立体的な器に盛られた「お造り」は、明石の鯛。もちろん、単なる鯛の造りではなく、鯛の中には北海道産の雲丹がたんまりと! 引き締まった鯛の食感と同時に、雲丹の持つ甘味が静かに拡がり、何とも贅沢な味わいになるのです。

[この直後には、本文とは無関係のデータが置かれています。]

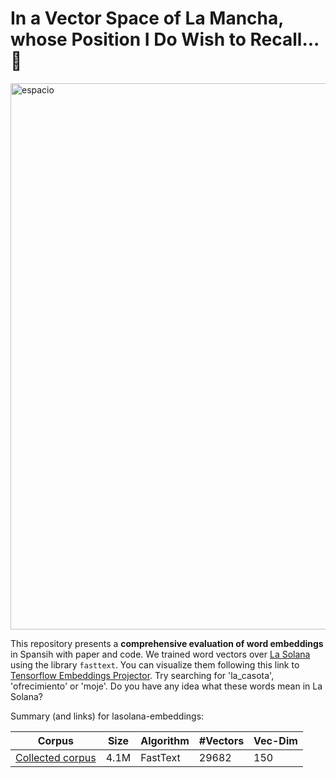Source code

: # In a Vector Space of La Mancha, whose Position I Do Wish to Recall... 🍇

<img width="874" alt="espacio" src="https://github.com/mariagabv/lasolana-embeddings/assets/107461889/fa1f8fc7-e135-4ee9-b54e-b2fb54f135ba">


This repository presents a **comprehensive evaluation of word embeddings** in Spansih with paper and code. We trained word vectors over [La Solana](https://es.wikipedia.org/wiki/La_Solana) using the library `fasttext`. You can visualize them following this link to [Tensorflow Embeddings Projector](https://projector.tensorflow.org/?config=https://raw.githubusercontent.com/mariagabv/lasolana-embeddings/main/lasolana-embeddings/tensorflow-projector/lasolana-embeddings_config.json). Try searching for 'la_casota', 'ofrecimiento' or 'moje'. Do you have any idea what these words mean in La Solana?

Summary (and links) for lasolana-embeddings:

| Corpus                     | Size    | Algorithm | #Vectors | Vec-Dim |
|----------------------------|---------|-----------|----------|---------|
| [Collected corpus](https://github.com/mariagabv/lasolana-embeddings/blob/main/preprocessing/preprocessing_EDA.ipynb) | 4.1M    | FastText  | 29682| 150     |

しかも、このお造りは「醤油」ではなく、梅風味の「煎り酒」でいただくのですが、その「こだわり」っぷりが、嬉しいですね。西川料理長の「旨いモノをたべさせてやろう!」という強い気概が、料理全般はもちろんのこと、「お造り」一つをとっても存分に感じられるのです。まさに「料理は人」であることを改めて実感できる逸品でした。

・「太刀魚」と「のれそれ」のポン酢仕立て
のれそれ。
半生加減が絶妙な一品。
続く料理は、太刀魚。それもほとんど半生(炙り)の状態での登場です。先程の「お造り」の続きのような流れで、ここでまた新鮮な魚を使った料理が愉しめるというのは、魚好きにとってはありがたいですね。しかも脂の乗りも抜群で、身質はぷるぷる。「炙り」の香ばしさと生っぽさが同時に味わえて、たまらなく旨い(甘い)!

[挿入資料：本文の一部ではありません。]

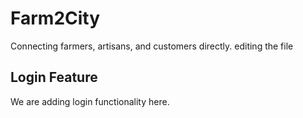# Farm2City
Connecting farmers, artisans, and customers directly.
editing the file
## Login Feature
We are adding login functionality here.
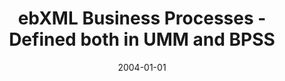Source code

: ---
abstract: ''
authors:
- Birgit Hofreiter
- Christian Huemer
date: '2004-01-01'
featured: false
publication_types:
- '0'
publishDate: '2004-01-01'
title: ebXML Business Processes - Defined both in UMM and BPSS
url_pdf: ''
---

また、「のれそれ(穴子の稚魚)」も大ぶりで、初春を感じさせる演出。まろやかなポン酢が利いていて、これまた酒を誘う味わいとなっています。

・「河豚の白子」と「甘鯛」の蕪蒸し
蕪蒸し。
河豚の白子が入った「蕪蒸し」。
唐子の器で登場したのは「蕪蒸し」。一見すると単なる「蕪蒸し」のようですが、一口食べてみてビックリ! なんと蕪の中には「河豚の白子」が潜んでいるのです! 上品で薄味の餡部分と共に味わうと、不思議なほどに「蕪」「白子」「餡」が渾然一体化しており、今まで食べてきたどの「蕪蒸し」とも違う新食感&テイスト! これは本当に美味しい驚きでしたね。